— Required work —
According to the article below about the Ohio pallet company Sawmiller, how many pallets does the company produce each week?

>> begin Document excerpt

Ohio Company Enjoys Growth, Investing in Plant, Machinery: Sawmiller Operates Two Scragg Mills to Produce Pallet Lumber

Haydenville, Ohio — Rudy Brandt has been quietly making investments in machinery and equipment at Sawmiller LLC since his family’s business, The Logan Clay Products Company, acquired the pallet manufacturing company in 2010 He continues to evaluate changes in processes and equipment. Safety, productivity, and making tasks less difficult for employees are drivers behind these projects.

Located in Haydenville, Ohio, almost an equal distance from Columbus and Parkersburg, West Virginia, Sawmiller operates two scragg mills and cut-up equipment to manufacture the hardwood pallet components it requires.

 “The pallet industry has a problem,” said Brandt. “The industry is too reliant on low cost labor.” He competes with other pallet businesses that pay low wages and have no benefits, he said. “The industry is going to have to increase automation,” suggested Brandt, “the labor issue is not going to change.” 

The primary operation that Sawmiller seeks to improve is the company’s bolt length mill. The mill is an “under-achiever,” he said — not producing enough pallet lumber and requiring too much labor. Brandt is currently talking to suppliers about equipment options and may make a decision this year.

One of the reasons he has made investments in machinery and equipment is to make the working conditions better for employees. “You have to make it easier on the people,” said Brandt.

 

Quality Control Drives Sales Growth

Situated on 17 acres, Sawmiller’s operations are contained in several buildings ranging from 7,000 to 12,000 square feet. There are two buildings for the sawmills, two for cut-up operations, and two for pallet assembly. The company also has a truck garage, maintenance shop and an office building.

Sawmiller LLC employs about 50 people in its operations. It produces about 15,000 pallets per week, most of them assembled on the company’s two Viking Engineering automatic nailing machines.

The company manufactures several different types of 48×40 pallets, but most of its sales are of other custom sizes ranging from 32 x 32 to a 144×40 pallet. Pallets are supplied mainly to businesses within about a 70-mile radius, which includes numerous customers along the Ohio River and in Central Ohio.

The company has enjoyed substantial growth since Rudy Brandt and his father’s company purchased Sawmiller, growing 30% since 2010. Brandt credited the economic recovery as well as adding new customers. “Dad and I communicated the need to grow to our staff; after they bought in to the benefits they ran with it and made it happen” said Brandt. 

 “We have never had to actively go out and sell,” explained Clark Beery, vice president. “If you do a good job for a fair price, people take note, and it leads to more repeat business.”

 “We never let anyone down on any order, or have had real quality issues,” added Beery.

Brandt’s biggest investment since acquiring the company was the purchase of a new Precision chipper. He also had staff from Viking Engineering come to the plant to look at the company’s nailing machines and service and upgrade them. Brandt also made considerable investments in guarding for machines and related safety issues. The company owns and operates its own trucking fleet, and he also has purchased  several new trucks and trailers in recent years.

>> end Document excerpt
>> begin Extracted records

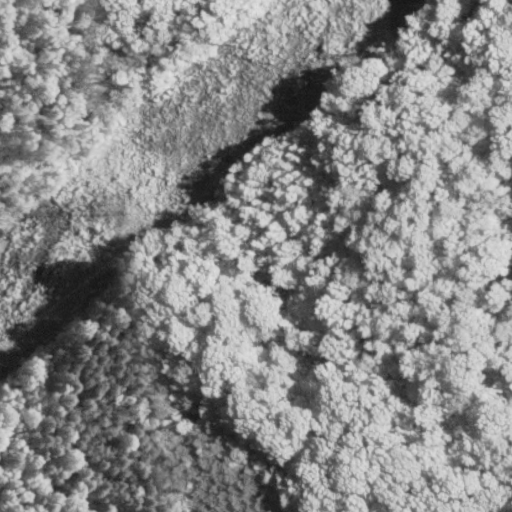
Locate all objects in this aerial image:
power tower: (107, 216)
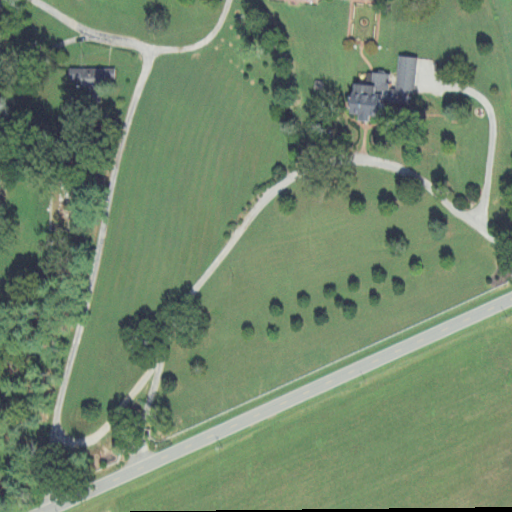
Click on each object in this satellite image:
road: (199, 42)
building: (98, 78)
building: (390, 88)
building: (383, 91)
road: (494, 136)
road: (257, 204)
road: (100, 223)
road: (279, 405)
road: (109, 421)
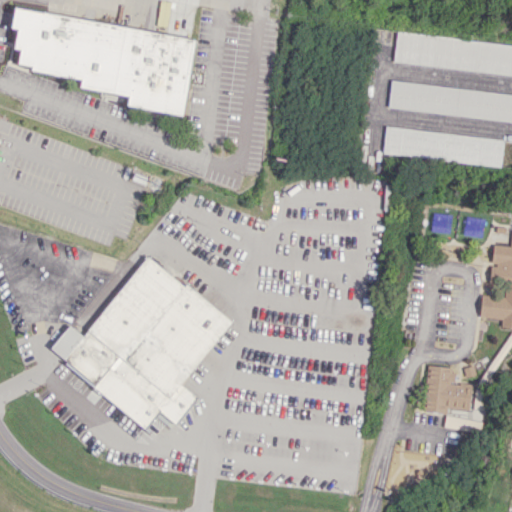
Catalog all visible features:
building: (453, 53)
building: (107, 57)
building: (450, 100)
building: (442, 146)
road: (199, 154)
road: (121, 192)
building: (438, 221)
building: (471, 226)
road: (362, 263)
road: (468, 275)
road: (51, 279)
building: (499, 286)
road: (38, 337)
building: (145, 344)
road: (23, 380)
road: (290, 387)
building: (443, 390)
building: (460, 423)
road: (388, 430)
road: (426, 432)
road: (338, 453)
road: (63, 485)
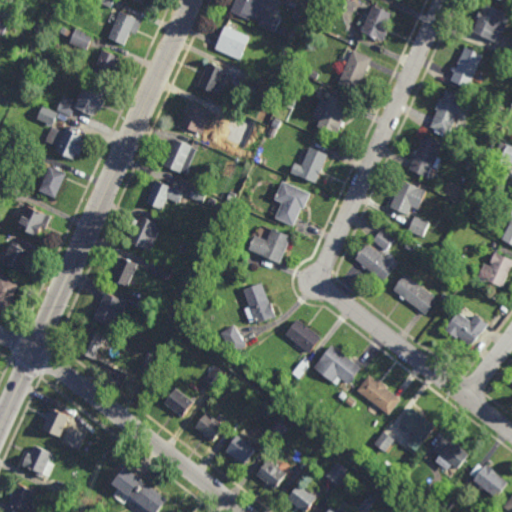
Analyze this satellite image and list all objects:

>> end Extracted records

— Solution to this task —
About 15,000 pallets per week.